Тайная река (Гренвилл) - страница 169

Торнхилл уставился в свою кружку, не зная, что можно было бы сказать в ответ на такую пышную речь. Барыга покрутился на месте, а потом изобразил, будто вскидывает на плечо ружье и прицеливается: «А вот этот язык они очень даже хорошо понимают, Святоша!» Головастый поднял кружку, приветствуя это высказывание Барыги, но вдруг остановился на полпути, пораженный собственной мыслью: «А что, если устроить на них засаду, а?»

Миссис Херринг фыркнула: «Попридержи язык, Барыга Салливан, – резко произнесла она. – Не всем здесь нравятся такие речи».

За столом воцарилось молчание. Барыга ухмыльнулся Торнхиллу, Торнхилл облизал губы и отвел взгляд.
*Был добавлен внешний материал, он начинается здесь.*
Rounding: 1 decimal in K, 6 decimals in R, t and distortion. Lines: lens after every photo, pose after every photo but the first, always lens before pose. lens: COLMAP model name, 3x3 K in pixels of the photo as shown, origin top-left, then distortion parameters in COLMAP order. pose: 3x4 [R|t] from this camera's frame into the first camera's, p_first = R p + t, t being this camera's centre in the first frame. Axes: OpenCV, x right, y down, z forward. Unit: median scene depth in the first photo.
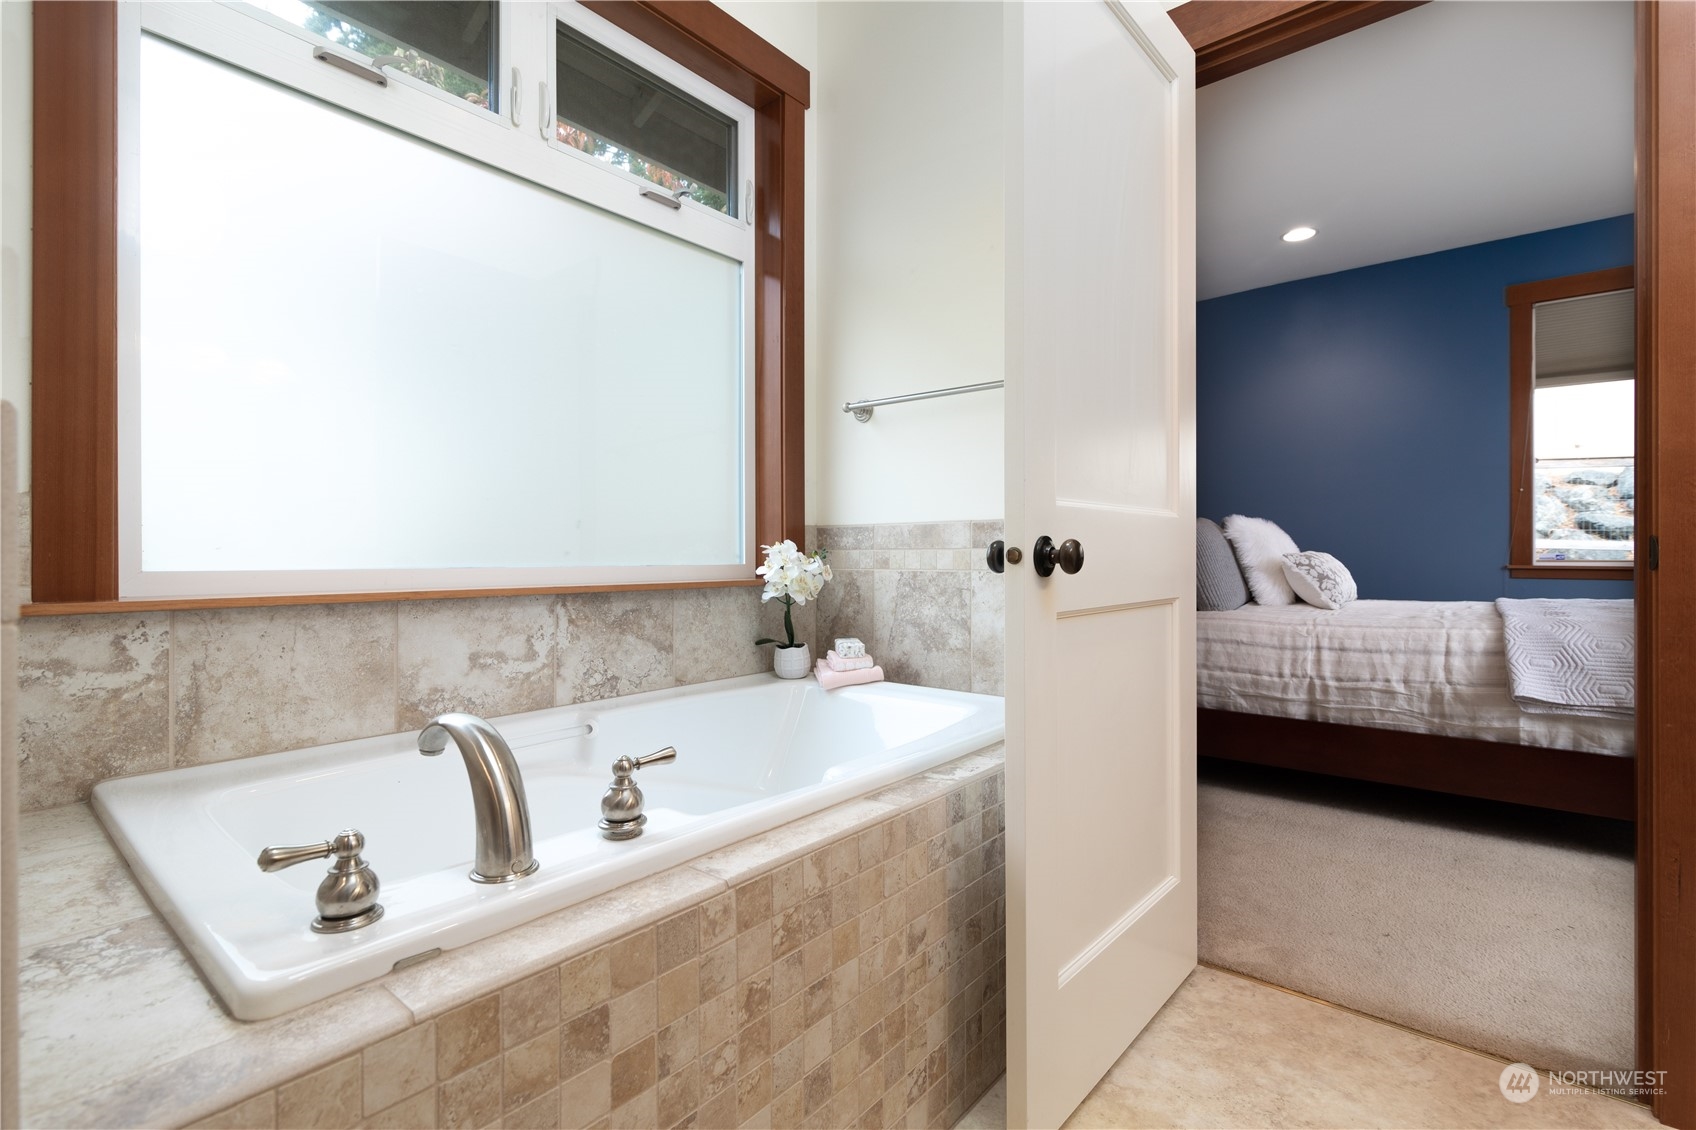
lens RADIAL K [[768.0, 0, 855.7], [0, 768.0, 556.8], [0, 0, 1]] dist [-0.001309, -0.000103]
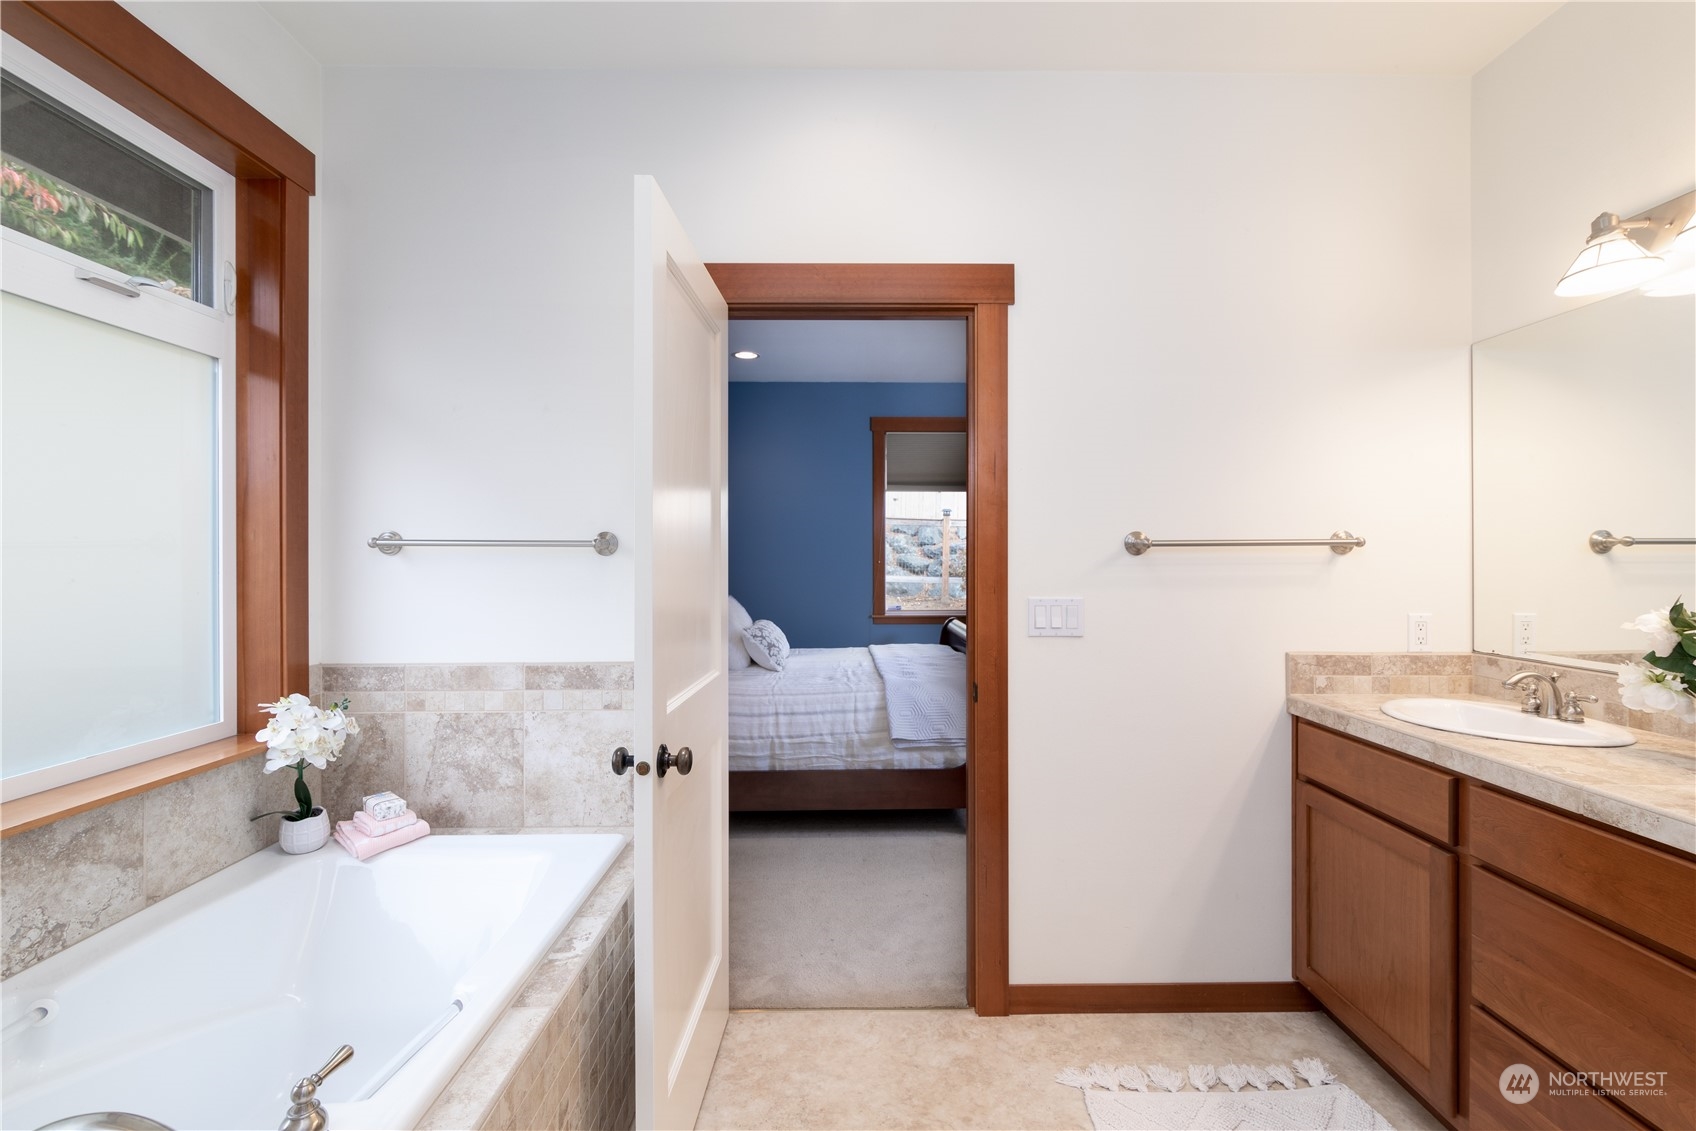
lens RADIAL K [[768.0, 0, 855.7], [0, 768.0, 557.3], [0, 0, 1]] dist [-0.001309, -0.000103]
pose [[0.755790, 0.000286, 0.654814, -0.176321], [0.000953, 0.999998, -0.001536, -0.172689], [-0.654813, 0.001785, 0.755789, -0.083560]]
Интересно, кому еще из здесь присутствующих Барыга предлагал ту закованную в цепи женщину. Головастый улыбался и почесывал щетину на подбородке.

«Вы, конечно, можете не слушать старую женщину, – сказала миссис Херринг, – но говорю тебе прямо: ты, Барыга, нарываешься на неприятности, и ты, Головастый Биртлз, тоже. И не думайте, будто я не знаю, что там у вас творится», – и она так решительно вставила в рот свою трубку, как будто это была пробка, не позволяющая ей сказать что-то еще.

Торнхилл видел, что Блэквуд наблюдает за ним с другого конца комнаты. Смотрит настойчиво, с вызовом. Торнхилл, с ничего не выражающим лицом, потер глаза: так накурено, что глазам больно!

Лавдей поднял палец и продекламировал: «Сей факт хорошо известен: черные не признают собственности». Собрался было произнести что-то еще своим мягким благородным голосом, но Барыга бесцеремонно его опередил: «На той неделе поймал двух черных, они пробирались на Дарки-Крик, – откусил от испеченной Сэл булочки и продолжил с набитым ртом: – Подстрелил их, как сквайр куропаток». Огляделся, но все молчали, а он, плюясь крошками, объявил: «Эти дикари хороши только на удобрения». Рот у него был перепачкан мукой, и из-за этого он выглядел тяжелобольным. Повторил, как будто никто не понял, что он сказал: «Отличное удобрение. Кукуруза так и прет».

Торнхилл заметил, как он глянул на Блэквуда, и если Барыга стремился Блэквуда спровоцировать, то это ему удалось. Блэквуд вскочил, крупный человек в маленькой комнате, в ярости он стал даже еще больше. «Ну, ты, Барыга…» – и остановился, скрестив на груди ручищи. Лицо у него было словно высечено из камня.

Торнхилл испугался, что Блэквуд, по обыкновению, не станет продолжать. Если он промолчит, значит, Барыга возьмет над ним верх. Но Блэквуд голосом, дрожащим от негодования, продолжил: «Господи Иисусе, да один черный стоит десяток таких безмозглых червяков, как ты». Все мгновенно протрезвели, никто и не подумал засмеяться. Ни один из них еще никогда не слышал, чтобы Блэквуд поминал имя Господа всуе, и никто еще не слышал в его голосе столько силы.